--- Start of Materials provided ---

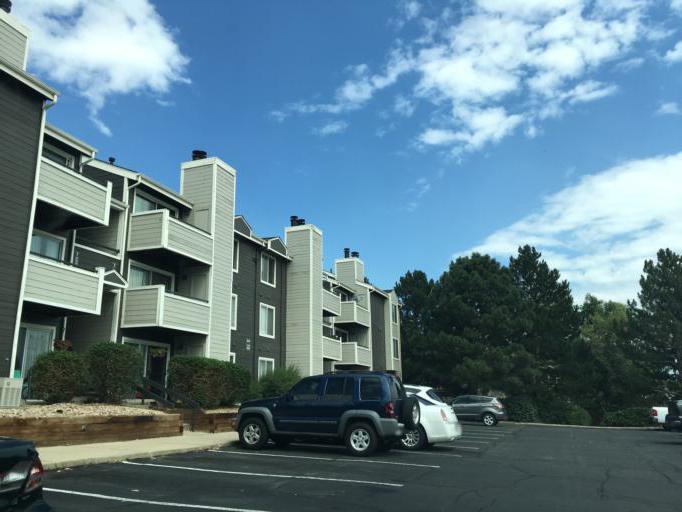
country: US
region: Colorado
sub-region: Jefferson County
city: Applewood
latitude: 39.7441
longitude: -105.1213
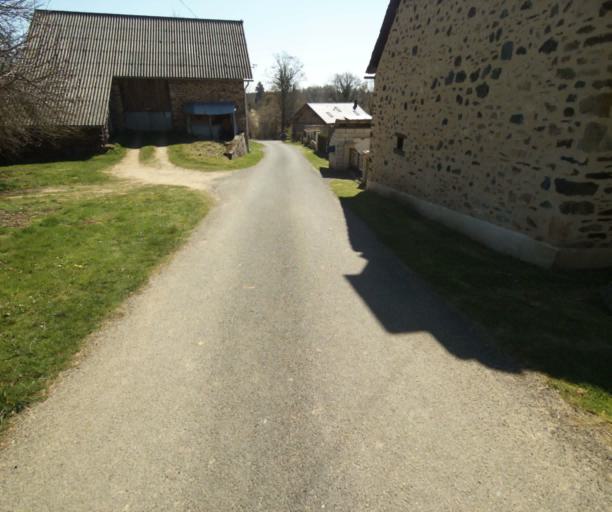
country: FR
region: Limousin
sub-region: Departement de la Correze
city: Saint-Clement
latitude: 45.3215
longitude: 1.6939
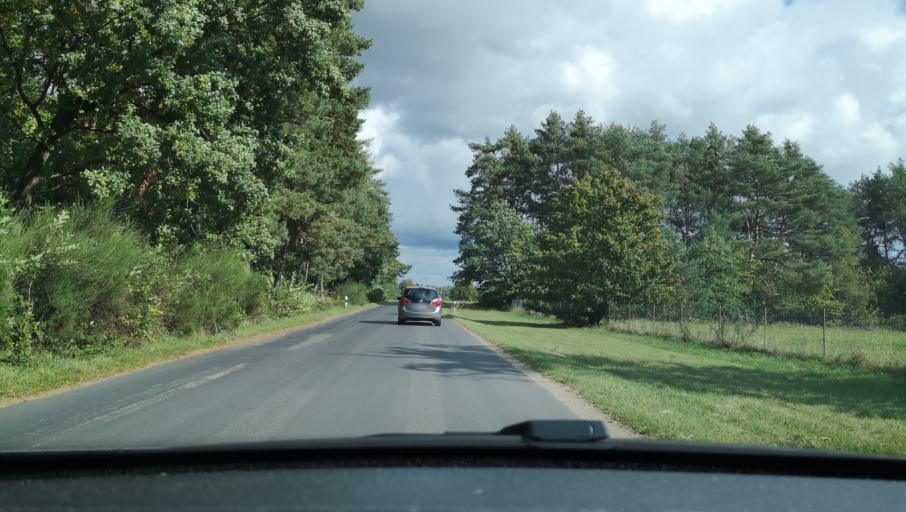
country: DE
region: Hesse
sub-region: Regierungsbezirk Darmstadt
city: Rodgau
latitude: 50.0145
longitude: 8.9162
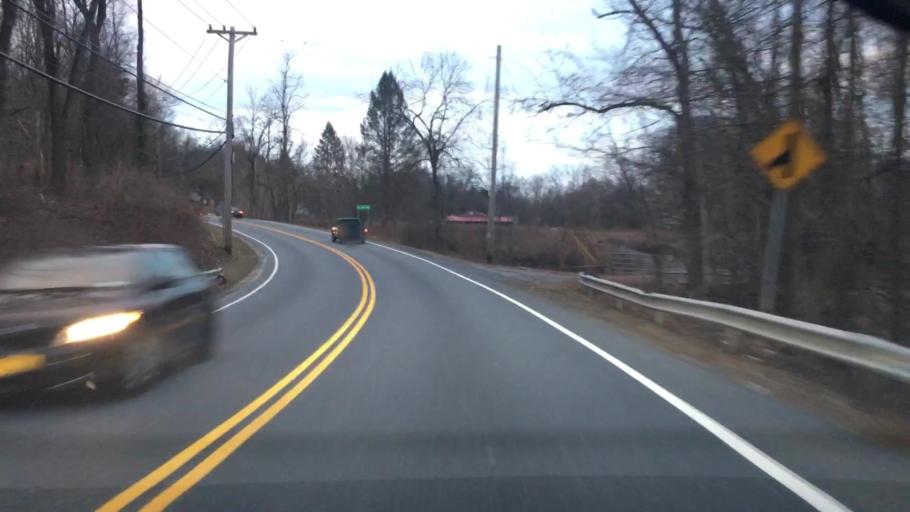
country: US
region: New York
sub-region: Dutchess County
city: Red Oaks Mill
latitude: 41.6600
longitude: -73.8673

--- End of Materials provided ---
--- Start of Materials provided ---

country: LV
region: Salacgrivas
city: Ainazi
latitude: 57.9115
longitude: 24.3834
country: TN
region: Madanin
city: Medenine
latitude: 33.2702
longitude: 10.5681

--- End of Materials provided ---
--- Start of Materials provided ---

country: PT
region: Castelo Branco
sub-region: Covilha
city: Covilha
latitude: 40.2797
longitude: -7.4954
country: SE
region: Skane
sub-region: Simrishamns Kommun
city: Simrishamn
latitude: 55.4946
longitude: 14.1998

--- End of Materials provided ---

▶ [Stated task] In the records above, switch "latitude" to "lat" everywhere from the line containing "sub-region: Jefferson County" down to the line containing "longitude: -73.8673", both lines included, and give those lines again with nothing else changed. Leave the pictures out of the answer.

▶ [In response]
sub-region: Jefferson County
city: Applewood
lat: 39.7441
longitude: -105.1213
country: FR
region: Limousin
sub-region: Departement de la Correze
city: Saint-Clement
lat: 45.3215
longitude: 1.6939
country: DE
region: Hesse
sub-region: Regierungsbezirk Darmstadt
city: Rodgau
lat: 50.0145
longitude: 8.9162
country: US
region: New York
sub-region: Dutchess County
city: Red Oaks Mill
lat: 41.6600
longitude: -73.8673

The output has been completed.